The FIU's investigators use whatever information sources they can to protect the bank. "They, at any given time, can immediately find out whether there was nefarious activity through a Fleet bank account by an alleged or suspected terrorist," says Bundy Scanlan.

For example, immediately after the suspects were named in the October 2002 sniper attacks in Washington D.C., the FIU jumped into action. "I didn't have to call anyone from this team to see whether or not there were money transactions through Fleet-they had already checked," she says.

And that's what it takes to run the compliance organization at a major financial institution.


A Tech Checklist for the Compliance Office

Steven M. Roberts, national product leader, regulatory & compliance services, in the Washington, D.C. office of KPMG LLP (Montvale, N.J.) highlights the regs having the greatest tech impact on banks.

  • Anti-Money Laundering. The new technology pushes existing systems to their limits. "Databases weren't constructed for the type of activities that this software needs to do," he says. "You have to bring together lots of data from lots of different places."
  • Predatory Lending. For those that lend in the sub-prime market, "there are software programs that are designed to look at transactions, and to make sure that transactions at least are in compliance with internal rules," based on what the regs are, he says.
  • Privacy. Many banks missed an opportunity when GLBA first passed, by not designing flexible databases that can adapt to the potential permutations of opt-in/opt-out under malleable privacy regs. Don't make that mistake twice. "Compliance ought to be involved in the design of every new product within an organization."
  • Identity Theft. In line with the California SB 1386 security breach law, along with the Fair and Accurate Credit Transactions Act (FACT Act) draft legislation now in committee, banks should work on developing a fraud alert system "to get in touch with individuals quickly, so that they can do something to protect themselves when their information is threatened," he says.
  • Basel II. Compliance takes a back seat on Basel II, which will "fall squarely on the shoulders of the risk management apparatus. People need to be aware of it...but it's mostly an exercise in creating and modifying existing risk management procedures."
  • Compliance Management. How about a dashboard that measures compliance risks across a bank? "For those organizations that want to hold themselves out as having top-flight corporate governance, they're going to have to start making that investment," says Roberts. "Now's a very good time for corporate CCOs to begin asking for that type of information."

Prior Warnings

Most community banks have fewer employees in total than the compliance department alone at a large commercial bank. Nevertheless, both organizations are subject to the same regulations.

The compliance burden at Prior Lake State Bank (Prior Lake, Minn.; $125 million in assets, 40 employees) falls upon Jolene Johnson, chief technology and compliance officer. That's why Johnson relies upon outside help.

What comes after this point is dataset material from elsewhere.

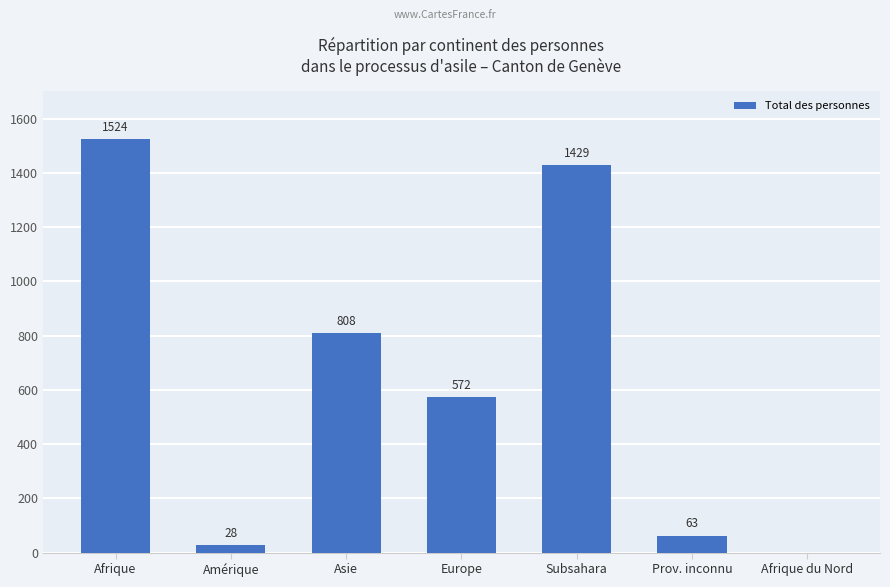

What is the greatest value displayed?

1524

Along with participating in industry trade groups, such as the Independent Community Bankers Association (ICBA) and the Minnesota Bankers Association, Johnson relies upon Bankers Systems for regular compliance updates and for documentation management software in both lending and deposits.

Although Johnson can't ask the company's 100-member staff for legal advice, Bankers Systems provides compliance insights for virtually every regulation that touches a financial institution. "Our organization somewhat mirrors that of a large financial institution," according to Peggy Wilson, director of corporate communications, Bankers Systems (St. Cloud, Minn.). "They tend to have large legal departments and compliance staffs, and so do we."

Following the lead of the diversified financial institutions, Bankers Systems' parent company Wolters Kluwer (Amsterdam) intends to place all of its compliance-related subsidiaries serving the securities and insurance markets under the management of Bankers Systems' president and CEO Robert White. "Lately there have been a number of regulations that have crossed the verticals," says Wilson.